How To Sell Your Franchise for More With Boxwood Partners
The boutique investment firm has successfully guided dozens of private equity deals, most involving franchises. Here’s what its leaders are looking for in a client ready for the next stage in their business life.
The wonky, wild world of private equity can be intimidating to the average entrepreneur with its committed capital, sophisticated limited partners and complex financial engineering. But Boxwood Partners Managing Partner Patrick Galleher says a successful deal comes down to the simple stuff.
“It all comes back to: Are the franchisees making money? And are they validating well, and are they buying more locations?” Galleher told 1851 Franchise CEO and Publisher Nick Powills during a recent 1851 podcast.

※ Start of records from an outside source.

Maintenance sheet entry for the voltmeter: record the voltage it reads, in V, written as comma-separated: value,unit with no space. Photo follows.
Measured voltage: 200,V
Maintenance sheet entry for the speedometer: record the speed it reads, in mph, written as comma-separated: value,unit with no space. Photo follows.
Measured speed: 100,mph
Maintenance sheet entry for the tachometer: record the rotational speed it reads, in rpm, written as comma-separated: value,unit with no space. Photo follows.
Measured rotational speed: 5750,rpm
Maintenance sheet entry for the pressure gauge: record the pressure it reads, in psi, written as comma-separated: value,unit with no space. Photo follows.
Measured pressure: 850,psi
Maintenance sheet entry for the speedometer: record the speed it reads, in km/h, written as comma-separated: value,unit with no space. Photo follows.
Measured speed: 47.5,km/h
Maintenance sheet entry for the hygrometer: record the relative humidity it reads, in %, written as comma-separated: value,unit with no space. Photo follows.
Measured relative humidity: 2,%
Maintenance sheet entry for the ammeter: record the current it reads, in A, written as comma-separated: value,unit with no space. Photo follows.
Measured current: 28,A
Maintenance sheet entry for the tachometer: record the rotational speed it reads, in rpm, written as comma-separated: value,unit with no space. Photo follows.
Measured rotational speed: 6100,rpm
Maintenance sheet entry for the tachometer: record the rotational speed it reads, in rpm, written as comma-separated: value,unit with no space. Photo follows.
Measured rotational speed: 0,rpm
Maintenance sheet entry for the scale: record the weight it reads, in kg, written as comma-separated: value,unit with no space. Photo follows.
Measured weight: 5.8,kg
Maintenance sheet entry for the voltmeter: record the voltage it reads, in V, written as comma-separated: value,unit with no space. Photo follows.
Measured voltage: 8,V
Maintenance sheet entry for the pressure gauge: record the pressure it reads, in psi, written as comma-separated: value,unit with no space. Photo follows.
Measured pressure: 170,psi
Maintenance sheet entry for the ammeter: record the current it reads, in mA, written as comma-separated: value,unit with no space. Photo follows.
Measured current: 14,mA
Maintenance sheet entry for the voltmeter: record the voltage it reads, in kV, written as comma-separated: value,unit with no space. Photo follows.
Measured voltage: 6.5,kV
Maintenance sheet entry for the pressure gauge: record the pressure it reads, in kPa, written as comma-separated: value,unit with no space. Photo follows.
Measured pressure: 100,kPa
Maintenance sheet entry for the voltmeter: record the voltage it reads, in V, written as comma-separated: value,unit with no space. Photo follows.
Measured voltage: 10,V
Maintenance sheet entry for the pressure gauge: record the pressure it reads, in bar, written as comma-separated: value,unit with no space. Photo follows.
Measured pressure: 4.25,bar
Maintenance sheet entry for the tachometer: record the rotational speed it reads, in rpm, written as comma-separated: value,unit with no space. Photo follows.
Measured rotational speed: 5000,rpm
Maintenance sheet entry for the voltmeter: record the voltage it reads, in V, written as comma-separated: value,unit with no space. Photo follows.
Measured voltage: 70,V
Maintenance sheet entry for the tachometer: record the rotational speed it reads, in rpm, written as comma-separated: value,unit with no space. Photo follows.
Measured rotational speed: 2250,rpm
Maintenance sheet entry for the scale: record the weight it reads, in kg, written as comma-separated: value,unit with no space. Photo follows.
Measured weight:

Jupiter, Florida-based Boxwood Partners — which specializes in advising franchises on private equity funding and exits — closed 17 deals in 2023. That’s up from 12 in 2022. And 2024 is promising to be its biggest year yet; it’s closed seven deals in the first three months alone.
Those deals involve big and well-known franchise players like The Lash Lounge, Sylvan Learning, Neighborly, Koala Insulation and Junk King. Boxwood Partners typically represents the founder-owners of franchises who are looking for that exit or cash injection, Galleher said.
“The free cash-flow dynamics of franchisors, the relatively high EBITDA margins at the franchisor level [and] the economies of scale with very little staffing produces a lot of systemwide sales and cash flow,” Galleher told Powills. “So private equity over the last 10 to 15 years is paying very, very strong multiples to buy and invest in franchises. So from an advisory perspective, it became a very attractive market for us to focus on.”
Unit-level economics are the biggest key-performance indicator when deciding whether or not to take those franchisors or franchisee groups on as a client.
“If your franchisees aren’t making money, the franchisor is not going to continue to grow,” Galleher said. “We look very closely at validation and FBR [Franchise Business Review] reviews. If they’re not selling new units, then they’re probably not going to continue to grow and also not be attractive to a private equity firm.”
As part of their due diligence, Galleher said, private equity firms will look at how many franchisees are buying multiple locations, how fast they open those locations under a development agreement and the conversion rate of store locations that are sold and opened.
That’s a good reason not to rush things, according to Powills.
“Sometimes the franchisor skips over those [unit-level economic] elements, and goes toward ‘Where are my leads? Go sell me franchises,’” Powills said. “Cool — we sold deals … but are they opening the package that they agreed to? You see stall out there. If you’re not going through that checklist and you’re just selling to sell, or you’re bringing candidates that aren’t the dream franchisee, then you’re setting yourself up for a valuation down the line that’s not going to be what you expect it to be.”
The fundamentals are critical for another reason, Galleher said: As intimidating as the private equity process may be for franchisors, the jargon and statistics that are a part of everyday franchise life are just as opaque to the money men (and women).
“To be honest, most private equity doesn't really understand the difference between FSOs, brokers and organic leads at this point,” he said. “So they're really looking at the end results — the end KPIs.”